▸ **EXERCISE**: Please repeat the data exactly. Any picture in it stays out.

▸ **SOURCE RECORDS**:
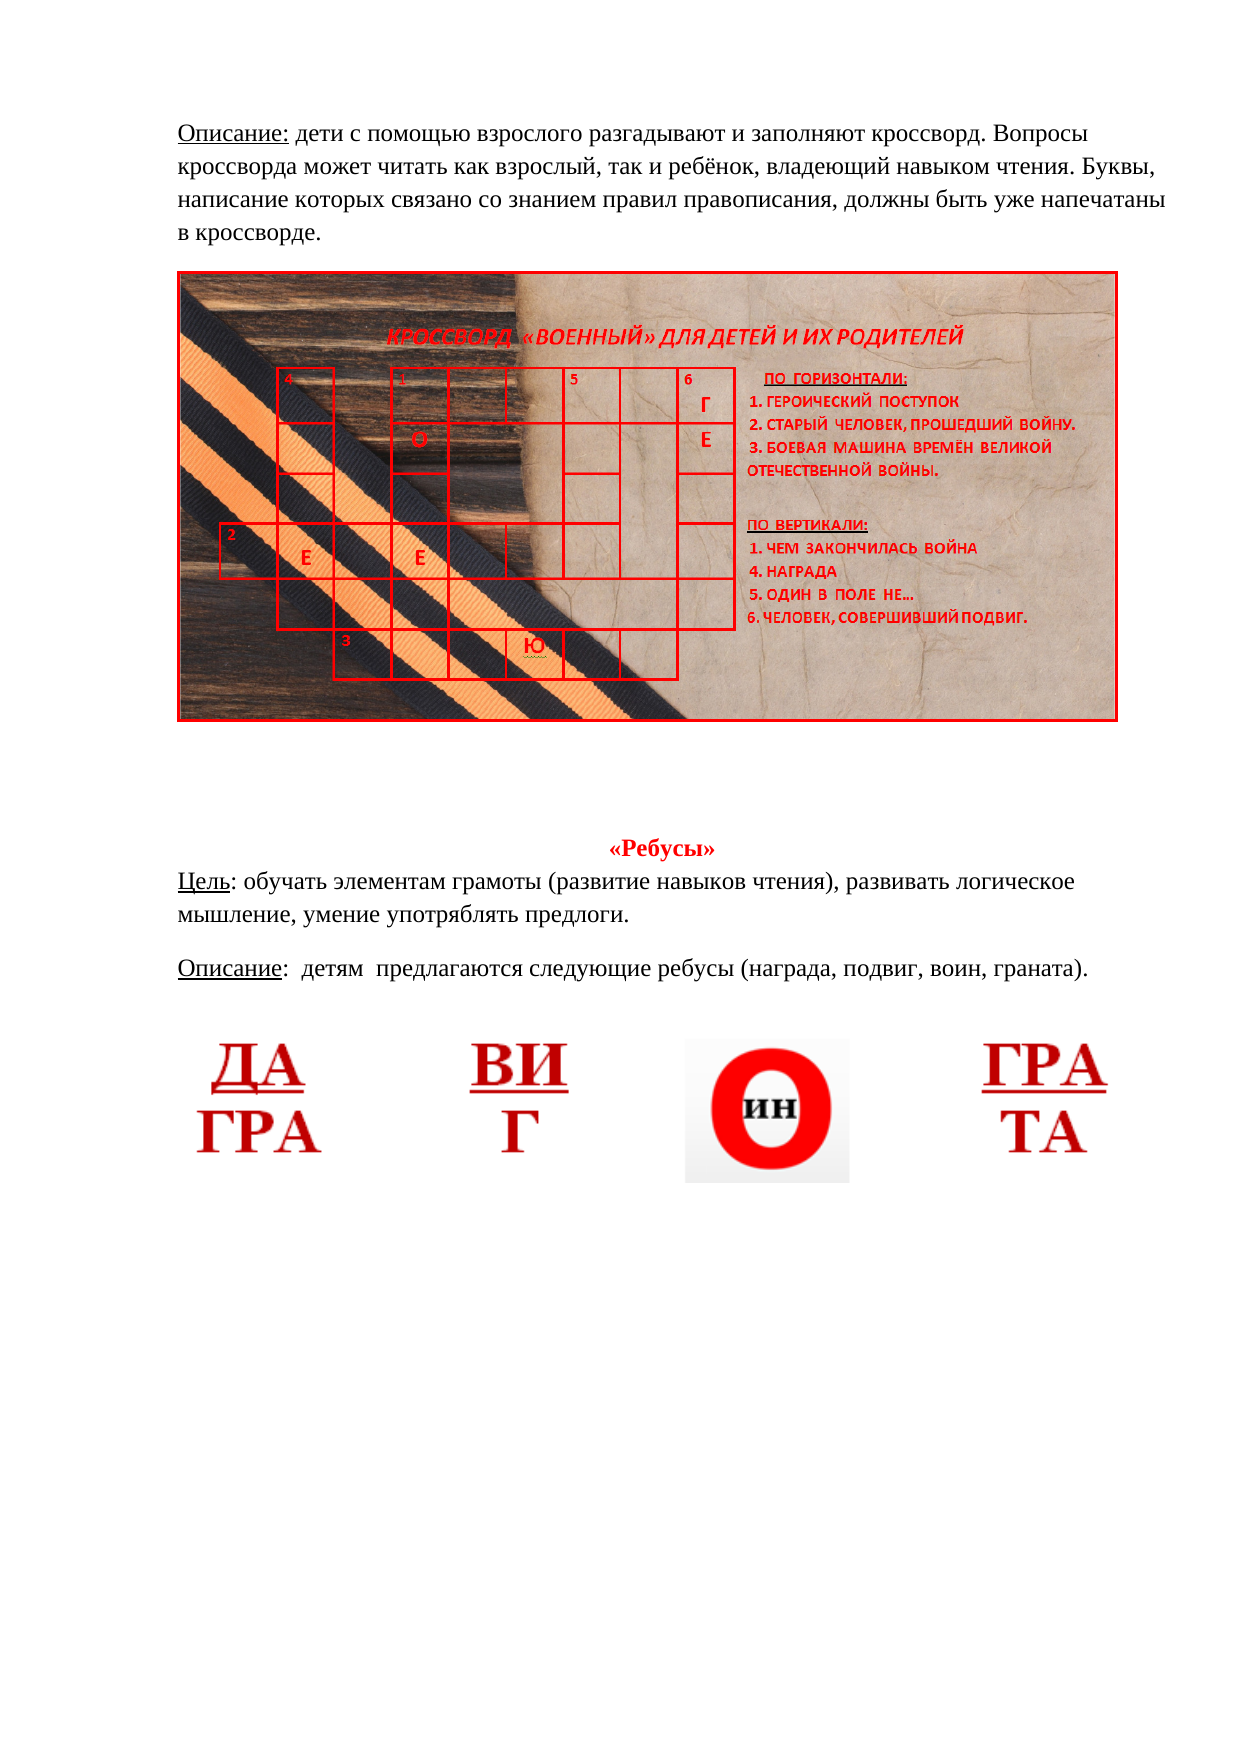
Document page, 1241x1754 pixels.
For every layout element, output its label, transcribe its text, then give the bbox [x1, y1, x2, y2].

text Цель: обучать элементам грамоты (развитие навыков чтения), развивать логическое мышление, умение употряблять предлоги. [177, 866, 1181, 928]
text Описание: детям предлагаются следующие ребусы (награда, подвиг, воин, граната). [177, 953, 1181, 982]
picture [177, 1007, 1133, 1183]
picture [180, 274, 1115, 719]
text «Ребусы» [177, 833, 1181, 862]
text Описание: дети с помощью взрослого разгадывают и заполняют кроссворд. Вопросы кроссворда может читать как взрослый, так и ребёнок, владеющий навыком чтения. Буквы, написание которых связано со знанием правил правописания, должны быть уже напечатаны в кроссворде. [177, 118, 1181, 246]
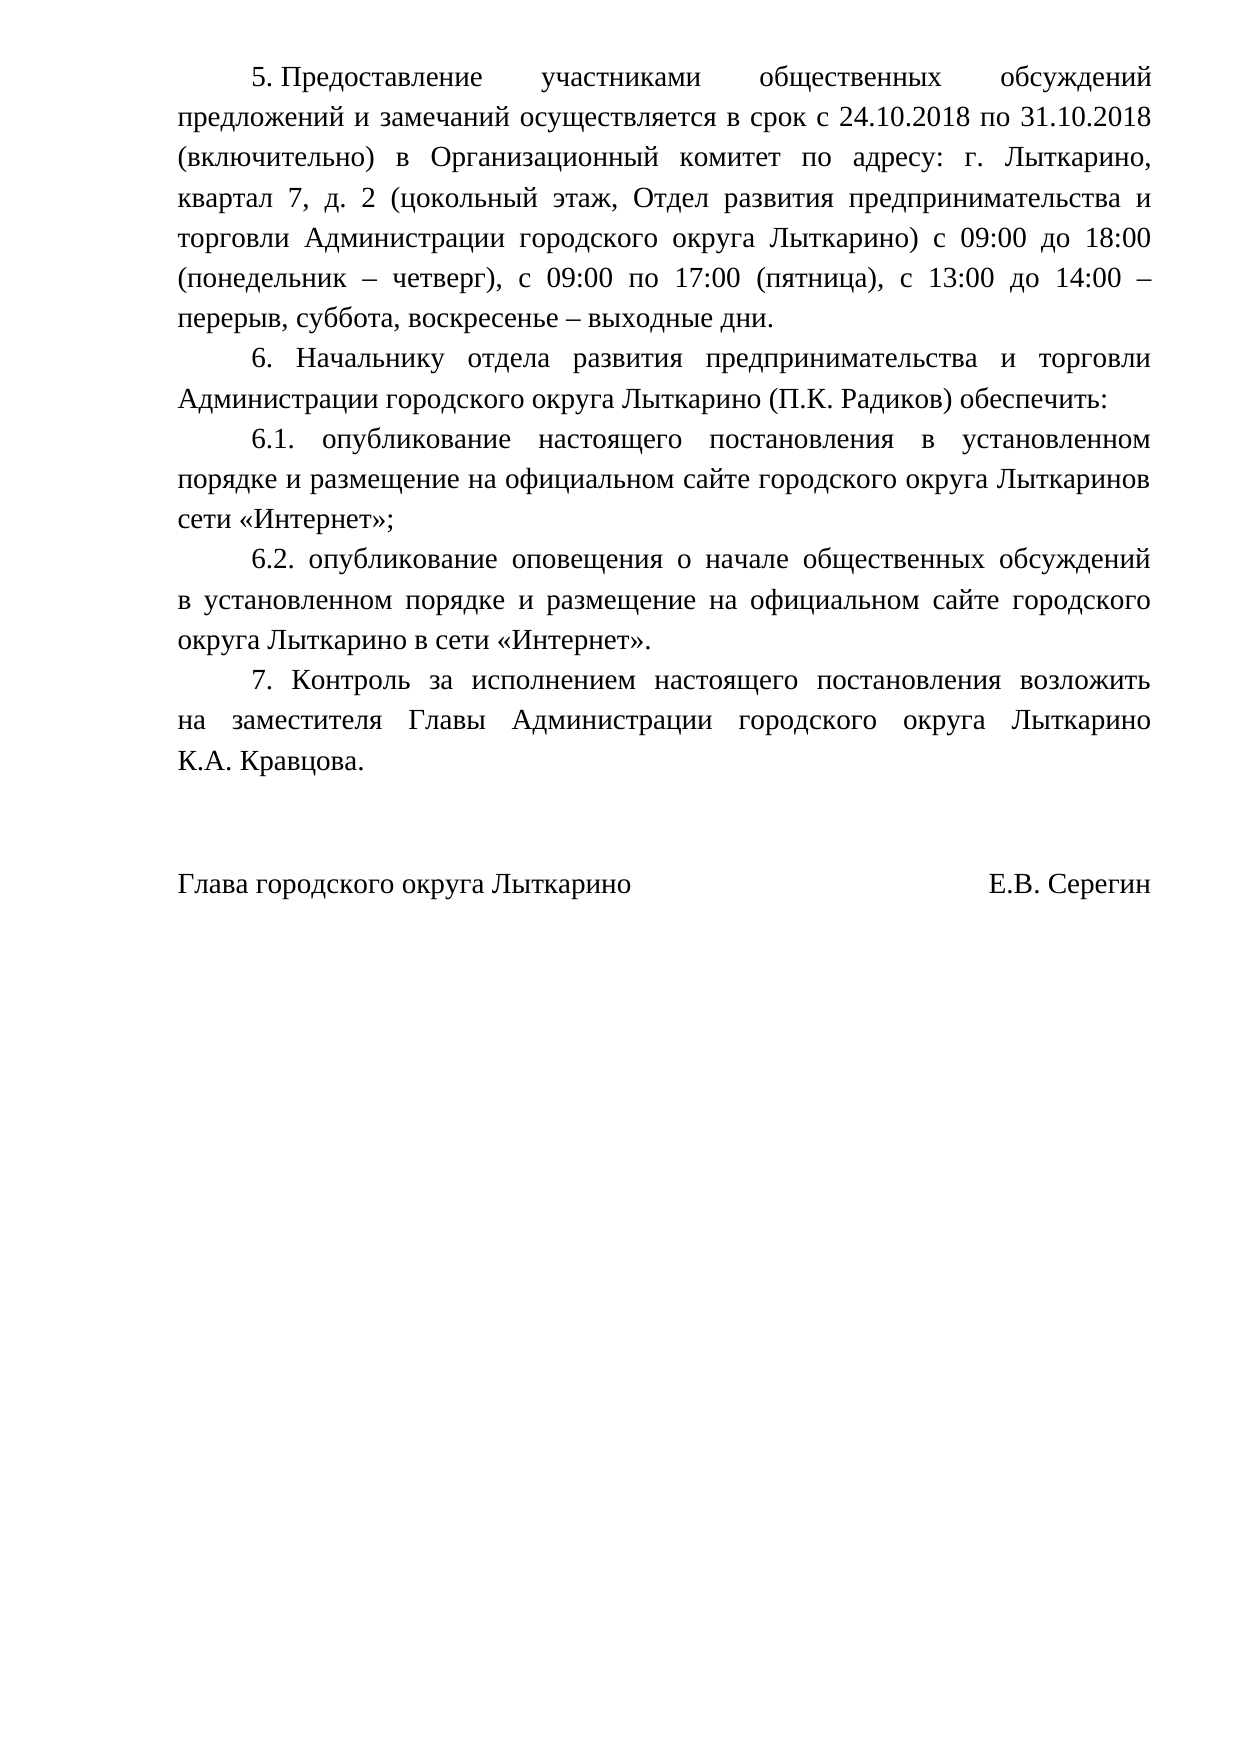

▸ **RESPONSE BELOW**:
Document page, 1241x1754 pixels.
For every layout element, output its label, transcribe its text, then give the bbox [x1, y1, x2, y2].

text Цель: обучать элементам грамоты (развитие навыков чтения), развивать логическое мышление, умение употряблять предлоги. [177, 866, 1181, 928]
text Описание: детям предлагаются следующие ребусы (награда, подвиг, воин, граната). [177, 953, 1181, 982]
picture [177, 1007, 1133, 1183]
picture [180, 274, 1115, 719]
text «Ребусы» [177, 833, 1181, 862]
text Описание: дети с помощью взрослого разгадывают и заполняют кроссворд. Вопросы кроссворда может читать как взрослый, так и ребёнок, владеющий навыком чтения. Буквы, написание которых связано со знанием правил правописания, должны быть уже напечатаны в кроссворде. [177, 118, 1181, 246]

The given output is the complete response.